How do I compute sales forecasts? What's the statistical strategy to compute 2 month's ahead sales forecasts? I'm trying to build a chart for some software I'm creating.
Piecemealing this together with a lot of thought, it appears that I'm faced with:


*

*Seasonal Delta (SD) Sales often tend to be seasonal, no matter the business. If sales went up or down in Q4 last year, they often, but not always, will mimic this pattern in Q4 this year.

*Large Sample Delta (LSD) There's already often, but not always, a natural rate of growth or decline occurring from now and 12 months prior to now, and one can carry that out too. That then becomes a factor.

*Recent Sample Delta (RSD) There's already often, but not always, a natural rate of growth or decline occurring from now and the prior month, and one can carry that out too. That then becomes a factor.
Therefore, I guess if I average the top 3 delta's together, I get a Best Guess Delta (BSD) that I can apply to this month's average to get next month's average. Do it one more time and get the month following that. So, that's a 2 month forecast.
Is that the statistical strategy to do this? Or, should I weight things? For instance, wouldn't RSD have more weight in probability than LSD and SD? And wouldn't LSD have the least weight in probability?
Please note -- my math training stopped right before Calculus. So, Algebra, Trig, Geometry -- these are things I know. I'm also a PHP programmer, if that means anything.
 A: I would have a look at Holt-Winters exponential smoothing.
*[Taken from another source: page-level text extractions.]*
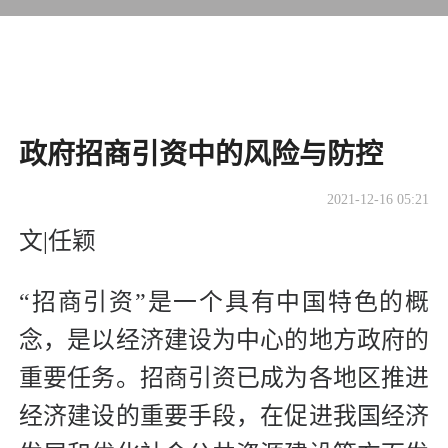
政府招商引资中的风险与防控
2021-12-16 05:21
文|任颖
“招商引资”是一个具有中国特色的概
念，是以经济建设为中心的地方政府的
重要任务。招商引资已成为各地区推进
经济建设的重要手段，在促进我国经济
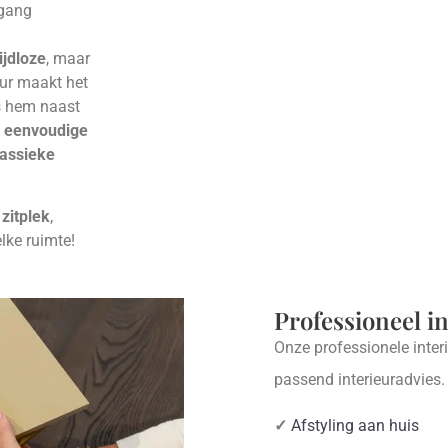
 gang
tijdloze
, maar
eur maakt het
ts hem naast
n
eenvoudige
lassieke
 zitplek
,
elke ruimte!
Professioneel i
Onze professionele inter
passend interieuradvies
✓
Afstyling aan huis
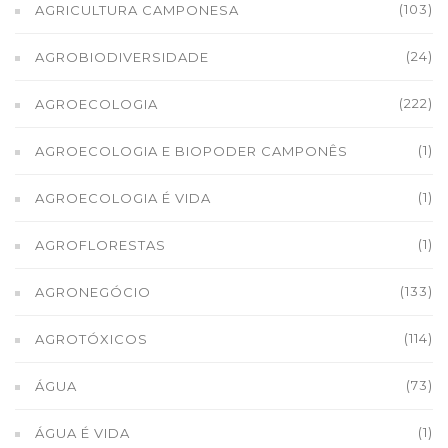
(103)
AGRICULTURA CAMPONESA
(24)
AGROBIODIVERSIDADE
(222)
AGROECOLOGIA
(1)
AGROECOLOGIA E BIOPODER CAMPONÊS
(1)
AGROECOLOGIA É VIDA
(1)
AGROFLORESTAS
(133)
AGRONEGÓCIO
(114)
AGROTÓXICOS
(73)
ÁGUA
(1)
ÁGUA É VIDA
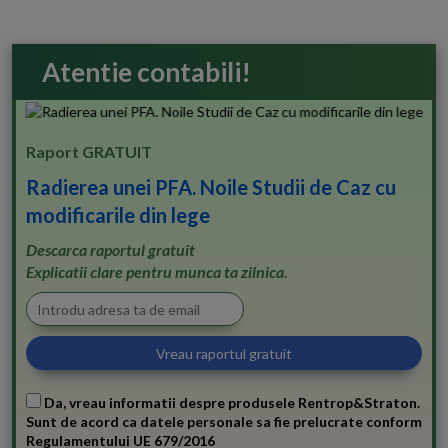
Atentie contabili!
Raport GRATUIT
Radierea unei PFA. Noile Studii de Caz cu
modificarile din lege
Descarca raportul gratuit
Explicatii clare pentru munca ta zilnica.
Da, vreau informatii despre produsele Rentrop&Straton.
Sunt de acord ca datele personale sa fie prelucrate conform
Regulamentului UE 679/2016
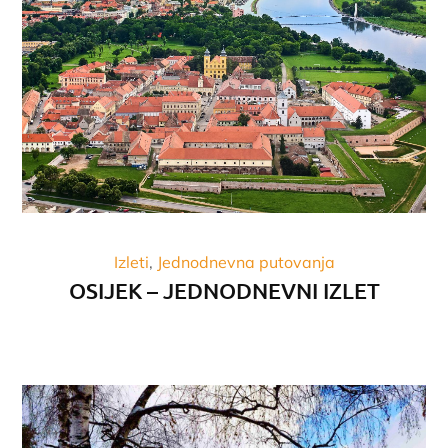
Izleti
Jednodnevna putovanja
OSIJEK – JEDNODNEVNI IZLET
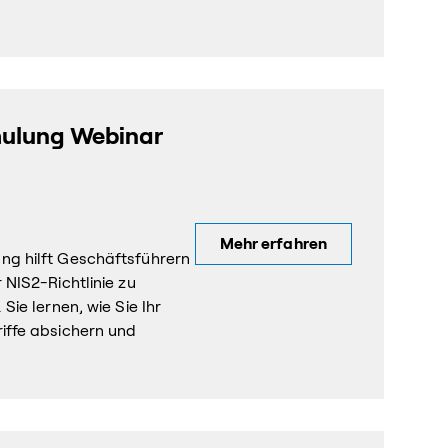
hulung Webinar
Mehr erfahren
g hilft Geschäftsführern
NIS2-Richtlinie zu
ie lernen, wie Sie Ihr
iffe absichern und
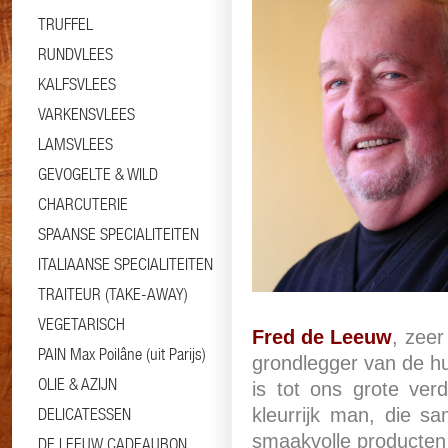
TRUFFEL
RUNDVLEES
KALFSVLEES
VARKENSVLEES
LAMSVLEES
GEVOGELTE & WILD
CHARCUTERIE
SPAANSE SPECIALITEITEN
ITALIAANSE SPECIALITEITEN
TRAITEUR (TAKE-AWAY)
VEGETARISCH
Fred de Leeuw
, zeer
PAIN Max Poilâne (uit Parijs)
grondlegger van de hu
OLIE & AZIJN
is tot ons grote ver
DELICATESSEN
kleurrijk man, die 
smaakvolle producten 
DE LEEUW CADEAUBON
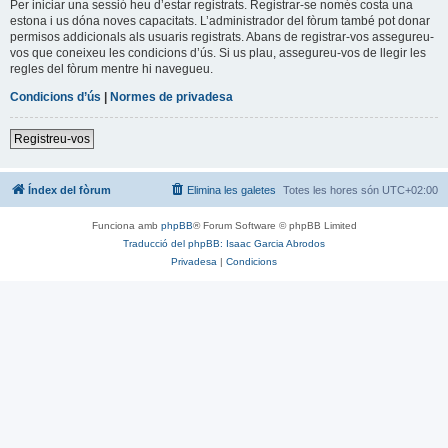
Per iniciar una sessió heu d’estar registrats. Registrar-se només costa una
estona i us dóna noves capacitats. L’administrador del fòrum també pot donar
permisos addicionals als usuaris registrats. Abans de registrar-vos assegureu-
vos que coneixeu les condicions d’ús. Si us plau, assegureu-vos de llegir les
regles del fòrum mentre hi navegueu.
Condicions d’ús
|
Normes de privadesa
Registreu-vos
Índex del fòrum
Elimina les galetes
Totes les hores són
UTC+02:00
Funciona amb
phpBB
® Forum Software © phpBB Limited
Traducció del phpBB: Isaac Garcia Abrodos
Privadesa
|
Condicions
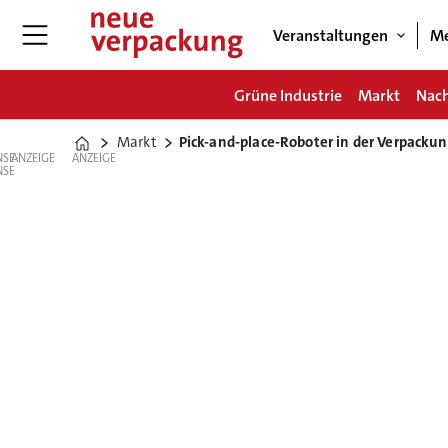
Veranstaltungen
Me
Grüne Industrie
Markt
Nach
Markt
Pick-and-place-Roboter in der Verpacku
Home
ANZEIGE
ANZEIGE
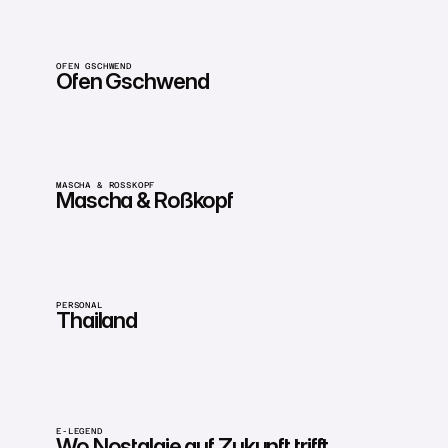
OFEN GSCHWEND
Ofen Gschwend
MASCHA & ROSSKOPF
Mascha & Roßkopf
PERSONAL
Thailand
E-LEGEND
Wo Nostalgie auf Zukunft trifft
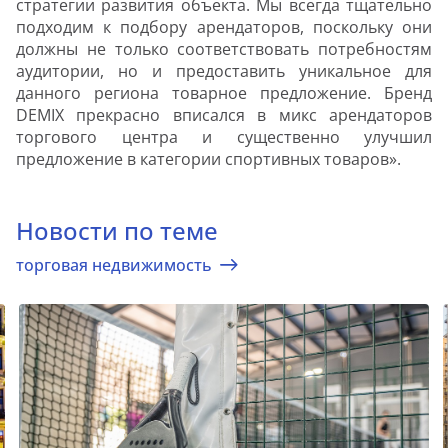
стратегии развития объекта. Мы всегда тщательно
подходим к подбору арендаторов, поскольку они
должны не только соответствовать потребностям
аудитории, но и предоставить уникальное для
данного региона товарное предложение. Бренд
DEMIX прекрасно вписался в микс арендаторов
торгового центра и существенно улучшил
предложение в категории спортивных товаров».
Новости по теме
торговая недвижимость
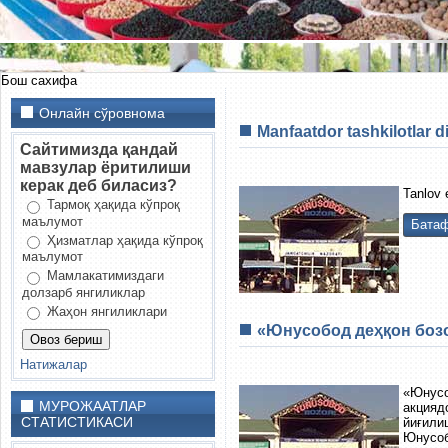
Бош сахифа
Онлайн сўровнома
Manfaatdor tashkilotlar d
Сайтимизда қандай
мавзулар ёритилиши
керак деб биласиз?
Tanlov e
Тармоқ ҳақида кўпроқ
маълумот
Батаф
Ҳизматлар ҳақида кўпроқ
маълумот
Мамлакатимиздаги
долзарб янгиликлар
Жаҳон янгиликлари
«Юнусобод деҳқон бозо
Натижалар
«Юнусо
МУРОЖААТЛАР
акцияд
СТАТИСТИКАСИ
йиғили
Юнусоб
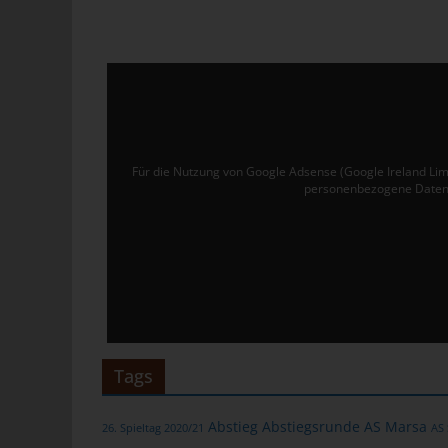
Ver
de
un
tun
Uw
Ru
Für die Nutzung von Google Adsense (Google Ireland Lim
personenbezogene Daten 
40
Te
E-
C
Die
üb
Tags
ge
Zah
Abstieg
Abstiegsrunde
AS Marsa
26. Spieltag 2020/21
AS
ent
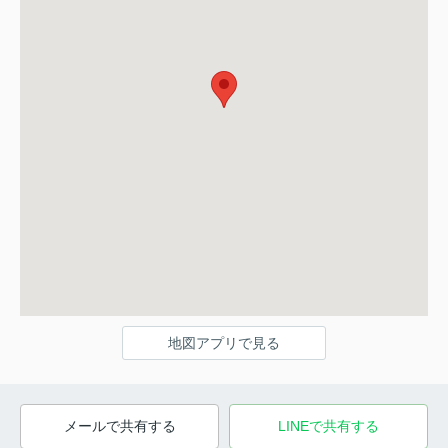
地図アプリで見る
メールで共有する
LINEで共有する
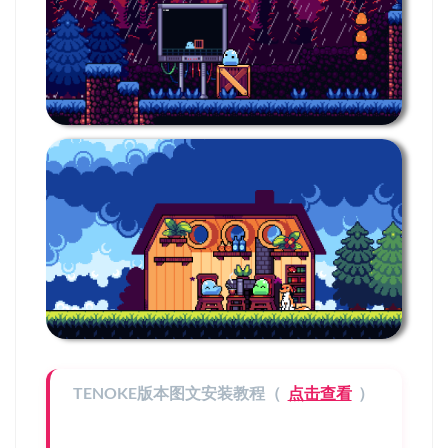
TENOKE版本图文安装教程（
点击查看
）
You can implement this fairly easily in R.
It picks up quite easily on trend and seasonality, and it will often (according to Colin Chatfield) give as good results as more complicated techniques such as ARIMA modelling.
Are you familiar with R?
You can download it here
There is a tutorial on Holt-Winters here
But I wouldn't get too bogged down in the equations (unless you want to! :) ).
Let me know if that's not enough detail.
EDIT: This tutorial is better I think http://a-little-book-of-r-for-time-series.readthedocs.org/en/latest/src/timeseries.html#forecasts-using-exponential-smoothing
A: Chris Chatfield's comments came about 10-15 years and were based on his experiences with Box-Jenkins methods that did not include features commonly available today as his software was inadequate as compared to today's software.
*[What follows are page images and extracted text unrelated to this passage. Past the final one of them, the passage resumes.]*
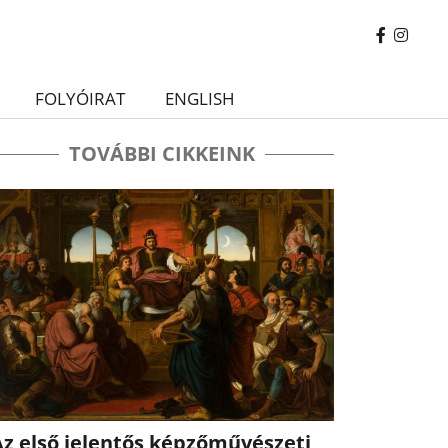
FOLYÓIRAT
ENGLISH
TOVÁBBI CIKKEINK
Az első jelentős képzőművészeti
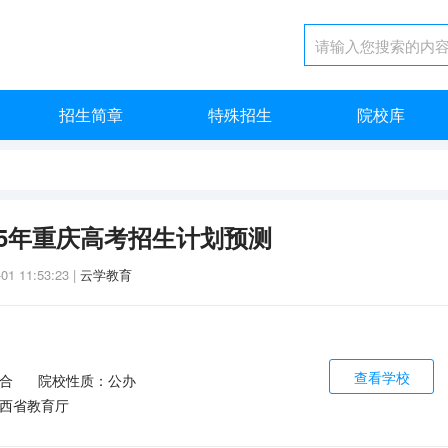
招生简章
特殊招生
院校库
25年重庆高考招生计划预测
-01 11:53:23
|
云学教育
查看学校
合
院校性质：公办
西省教育厅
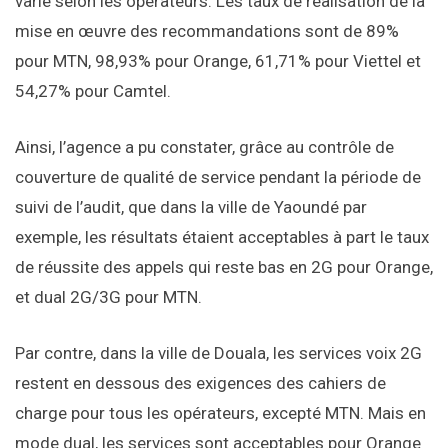
varie selon les opérateurs. Les taux de réalisation de la
mise en œuvre des recommandations sont de 89%
pour MTN, 98,93% pour Orange, 61,71% pour Viettel et
54,27% pour Camtel.
Ainsi, l’agence a pu constater, grâce au contrôle de
couverture de qualité de service pendant la période de
suivi de l’audit, que dans la ville de Yaoundé par
exemple, les résultats étaient acceptables à part le taux
de réussite des appels qui reste bas en 2G pour Orange,
et dual 2G/3G pour MTN.
Par contre, dans la ville de Douala, les services voix 2G
restent en dessous des exigences des cahiers de
charge pour tous les opérateurs, excepté MTN. Mais en
mode dual, les services sont acceptables pour Orange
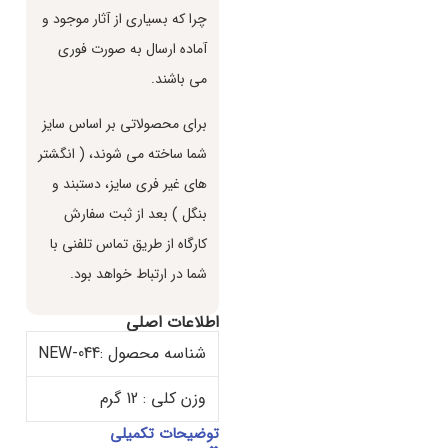
چرا كه بسياري از آثار موجود و
آماده ارسال به صورت فوري
مي باشند.
براي محصولاتي بر اساس سايز
شما ساخته مي شوند، ( انگشتر
هاي غير فري سايز، دستبند و
بنگل ) بعد از ثبت سفارش
كارگاه از طريق تماس تلفني با
شما در ارتباط خواهد بود.
اطلاعات اصلی
شناسه محصول :NEW-044
وزن کلی : 12 گرم
توضیحات تکمیلی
Holt-Winters model may be adequate if and only if
1) You assume that the parameters of the model are invariant over time 2) assume non-stationarity in the mean should be dealt with by one trend and not adjusting for multiple mean shifts in the data or multiple trends 3)assume seasonal structure is autoregressive rather than deterministic (seasonal pulses) rather than considering mixing and matching both deterministic and autoregressive structure 4)assume that any power transformation can be identified from the y series rather than the error series which is where the assumptions are placed 5)assume that the error variance of the model is homogenous and glm is unneeded  6) assume that there are no known support/explanatory variables like price, promotion, Holidays/events etc.
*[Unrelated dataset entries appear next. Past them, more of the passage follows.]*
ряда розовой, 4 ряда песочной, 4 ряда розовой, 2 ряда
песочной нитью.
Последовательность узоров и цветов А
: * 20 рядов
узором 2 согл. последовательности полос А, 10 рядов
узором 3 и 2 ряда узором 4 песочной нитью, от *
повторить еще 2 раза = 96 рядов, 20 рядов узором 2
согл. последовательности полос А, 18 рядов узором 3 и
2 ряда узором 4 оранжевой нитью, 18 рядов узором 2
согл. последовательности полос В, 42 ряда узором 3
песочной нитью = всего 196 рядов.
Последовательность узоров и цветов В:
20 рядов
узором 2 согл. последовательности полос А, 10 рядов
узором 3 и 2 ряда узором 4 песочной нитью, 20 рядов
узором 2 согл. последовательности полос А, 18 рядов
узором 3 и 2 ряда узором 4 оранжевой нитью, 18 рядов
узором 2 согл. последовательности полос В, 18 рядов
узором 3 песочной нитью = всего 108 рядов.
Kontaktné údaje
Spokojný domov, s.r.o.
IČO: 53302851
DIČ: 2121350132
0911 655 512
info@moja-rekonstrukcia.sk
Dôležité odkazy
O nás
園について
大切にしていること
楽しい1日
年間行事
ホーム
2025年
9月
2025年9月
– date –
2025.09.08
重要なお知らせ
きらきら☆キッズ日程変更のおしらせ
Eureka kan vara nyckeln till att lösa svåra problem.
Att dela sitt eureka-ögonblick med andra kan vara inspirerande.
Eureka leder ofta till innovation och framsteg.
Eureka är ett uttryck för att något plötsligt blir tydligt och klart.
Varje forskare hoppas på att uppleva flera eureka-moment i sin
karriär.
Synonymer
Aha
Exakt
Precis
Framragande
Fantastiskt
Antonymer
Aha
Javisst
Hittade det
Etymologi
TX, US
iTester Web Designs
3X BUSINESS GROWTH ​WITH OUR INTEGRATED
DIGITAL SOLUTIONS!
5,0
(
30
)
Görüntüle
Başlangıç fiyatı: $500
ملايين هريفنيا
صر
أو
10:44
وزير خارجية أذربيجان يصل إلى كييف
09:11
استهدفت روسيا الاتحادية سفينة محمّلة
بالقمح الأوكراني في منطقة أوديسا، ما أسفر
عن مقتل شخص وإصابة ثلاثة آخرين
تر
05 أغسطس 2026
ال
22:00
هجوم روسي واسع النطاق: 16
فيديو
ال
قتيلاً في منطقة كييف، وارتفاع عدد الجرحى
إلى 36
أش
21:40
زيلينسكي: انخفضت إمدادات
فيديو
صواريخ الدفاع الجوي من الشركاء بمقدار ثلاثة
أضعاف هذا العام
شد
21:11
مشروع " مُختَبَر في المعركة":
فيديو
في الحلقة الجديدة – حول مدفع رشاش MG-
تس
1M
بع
In summary the introductory texts teach what is easy to understand but simply inadequate to deal with real world data that is plagued by outliers, seasonal pulses, multiple level shifts and/or local time trends.
What I am saying here is meant to uplift the group and highlight that academic refences made many decades ago sometimes have a date stamp on them !
A: Since this question cannot possibly be answered with the best answer because it deals with simulations and it's only speculation, I thought I'd also include what another friend told me to consider as well. He suggested looking at Monte Carlo simulations.